Serrai la mascella. Lo sapevano ma non avevano mai fatto o detto nulla. «Beh, sbagliavate!», sbottai. «Per tutto questo tempo cercavo di nascondere tutto questo, per paura della vostra reazione. Ero spaventata per quello che mi stava succedendo, ma lo ero ancora di più al pensiero di quello che avreste potuto pensare di me, se solo aveste saputo…», mi morsi il labbro. Abbassai di nuovo lo sguardo sulle mie mani, per qualche istante, poi chiusi gli occhi e feci un respiro profondo. «Io ho ucciso Hope», dissi. «Mi ero arrabbiata con lei ed ho fatto prendere fuoco alla casa», la mia voce era poco più di un sussurro. «Per tutti questi anni mi sono sentita così in colpa per quello che le ho fatto e per quello che ho fatto a voi. Pensavo che non meritavo tutto quello che facevate per me, tutte le vostre premure. Per questo ho smesso di parlare».
«Tesoro, ma non è stata colpa tua», disse papà.
«Si invece», dissi senza guardarlo.
Lui si alzò e si mise davanti a me, piegandosi sulle ginocchia in modo da avere la testa all’altezza della mia faccia. «Non lo devi dire nemmeno per scherzo. Eri una bambina, e non potevi sapere che cosa ti stesse succedendo, non controllavi questa cosa, perciò non è colpa tua».
«Vorrei non essere così», confessai con voce tremante.
La mamma comparve accanto a papà. «Oh, Lexie! Tu sei nostra figlia e noi ti amiamo così come sei».
Gettai le braccia al collo a entrambi — cosa che non facevo da molto, troppo tempo — e li abbracciai. «Vi voglio bene», confessai tra le lacrime.
«Anche noi piccola», sussurrò papà, dandomi un bacio sulla testa.
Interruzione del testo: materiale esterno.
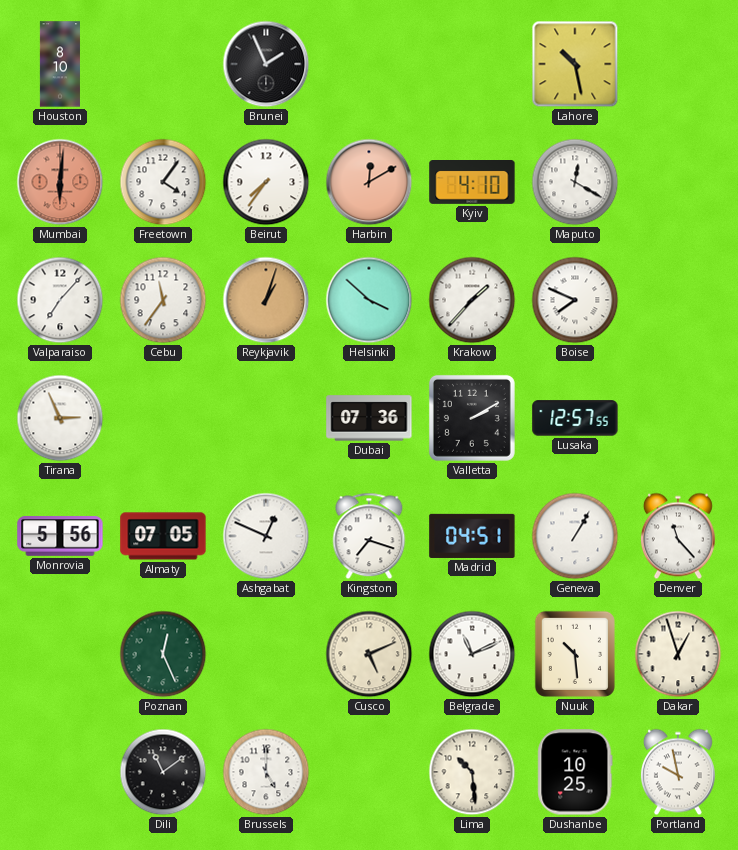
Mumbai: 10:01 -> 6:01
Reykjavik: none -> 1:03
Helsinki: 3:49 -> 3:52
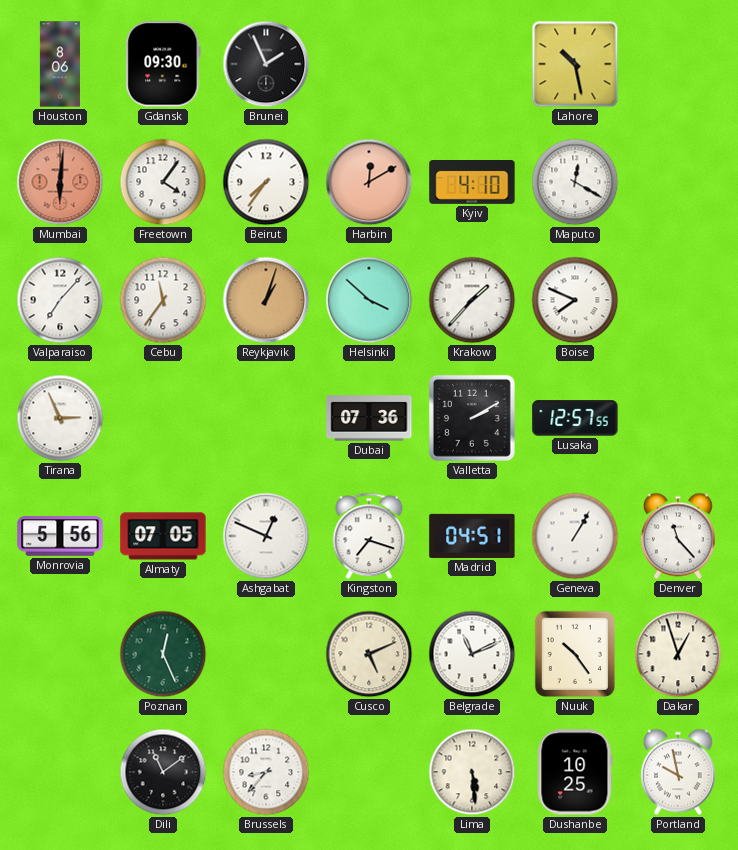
Houston: 8:10 -> 8:06
Gdansk: none -> 09:30
Nuuk: 10:29 -> 10:24
Brussels: 5:00 -> 8:37
Lima: 10:29 -> 5:29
«Cosa hai deciso di fare, allora?», chiese mamma quando ci staccammo.
«Rispetteremo la tua scelta, qualunque essa sia», mi rassicurò papà.
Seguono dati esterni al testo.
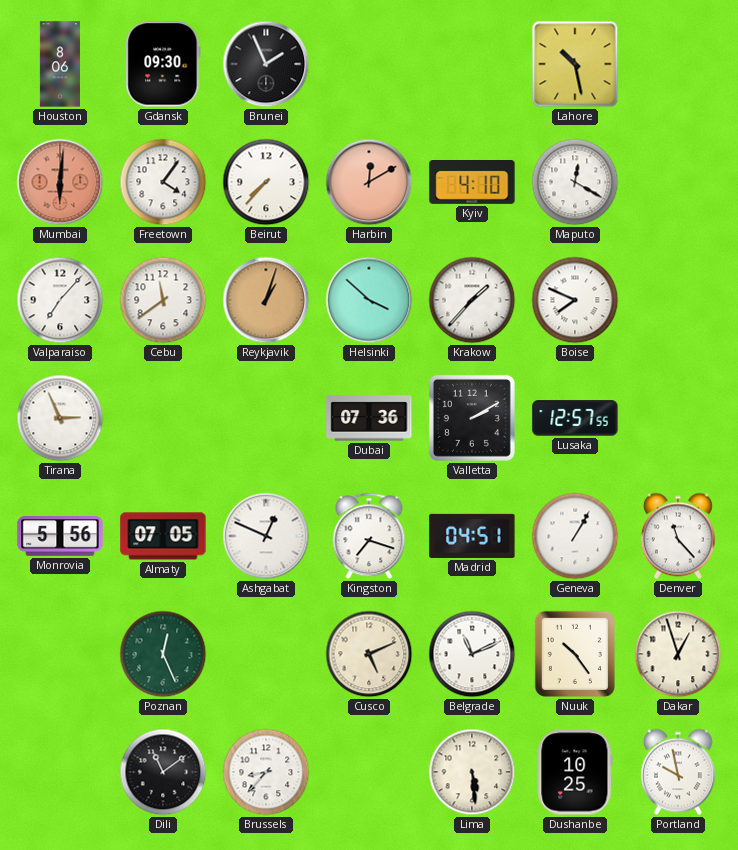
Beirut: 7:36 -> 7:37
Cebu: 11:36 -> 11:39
Guardai Aaron e Tom. «Voglio allenarmi», annunciai. «Voglio imparare a gestire i miei poteri e usarli in modo corretto».
Aaron annuì, sorridendo, mentre Tom disse: «Cominceremo l’allenamento lunedì. Un auto verrà a prenderti a scuola e ti allenerai con me e i ragazzi nel Liberty State Park».
Quando uscimmo dall’ufficio di Aaron mi ritrovai davanti i miei amici, che mi aspettavano. Caroline appena mi vide saltò in piedi e mi venne ad abbracciare.
«Come è andata?», mi chiese. Dietro di lei anche gli altri si alzarono. 
«Bene», risposi, non solo a lei, ma a tutti. Vidi Jason che mi sorrise, poi distolse lo sguardo e si portò una mano dietro la testa.
Quando sciolsi l’abbraccio con Car vidi mamma e papà scambiarsi uno sguardo d’intesa, poi papà disse: «Vedi Lexie, noi stasera abbiamo una cena di lavoro e probabilmente faremo tardi… Perché non inviti i tuoi amici a dormire?».
Sgranai gli occhi: non era da papà comportarsi in questo modo. «Beh… Non lo so… Loro…», blaterai.
«Ci farebbe molto piacere, Mr Reed», intervenne Car.